As a cyberneticist dating from the sixties I am continually amused by the recent antics of the stock market.  Of course it is not hard to understand the motives of fund managers.  They wish to continue in their present lucrative employment.  Most of them have not got a clue, but believe that other managers might, so they follow any one of them who leads.   On Barvennon we see it every time we muster.  A mob in panic will follow any sheep that has got away from the mob and is still alive.

It is not hard to see the problem that they face.  The internet is interfering with historical corporate business.  Various media gurus liken the situation to the introduction of mail order to retailing.  I've got news for them.  This one is magnitudes bigger.

Over the last few decades traditional distribution-retail enterprises have grown.  Those businesses take anything from 20% to 80% of the purchase price of a consumer item.  This cut is not the retailer's greed.  It just happens to represent the labour and capital and copyright rental cost of distributing consumer products.  It is the cost of warehouses, employees, licenses and showrooms.  And as a consequence we have huge organizations devoted to retail, and investors who have shares in those organizations.  Since much manufacturing is proprietary, about half of available investment vehicles are distribution-retail organizations.

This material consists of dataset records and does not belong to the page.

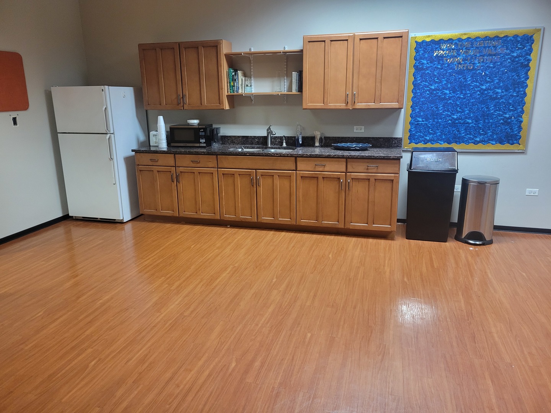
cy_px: 206
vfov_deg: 53.1
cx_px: 276
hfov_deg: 67.3
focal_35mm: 26
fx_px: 414
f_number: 1.8
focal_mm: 5.4
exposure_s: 1/40
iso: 500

Then along comes a new concept, the internet.  Let us take Amazon Booksellers as an example.  Instead of hundreds of Barnes & Noble bookshop branches all over the world, we have two or a few Amazon distributor warehouses.  Because purchases can be automated on line, we need very few sales staff.

Aha, think the fund managers.  Then we will invest in Internet businesses.

The trouble with that strategy is, the same volume of investment (amount of cash) as in B&N bookshops is not required.  The reason that Internet businesses will become successful is that they save costs.   Although their return on necessary capital (startup) investment will eventually be the same as any other business (i.e. at about 22%), their capital requirement will be (by comparison) minuscule.  Consequently, their gross return will be smaller.

So not as much money will be needed in bookselling infrastructure.  There will be more money to invest in other things.  The trouble is, what are those things?

Of course managers of investment funds are not the only victims.  License and copyright holders everywhere will also suffer.  Microsoft is probably losing more than anyone else.  Bill Gates is a bit smarter than Metallica.  He does not piss into the wind.

The conclusion - Barvennon is not an economic forecasting organization, but there is that fund manager's investment stream that is looking for a home and nowhere to go.  Looks like a classic oversupply situation.  Except it is money that is in oversupply.

It does also explain why the US is experiencing non inflationary growth.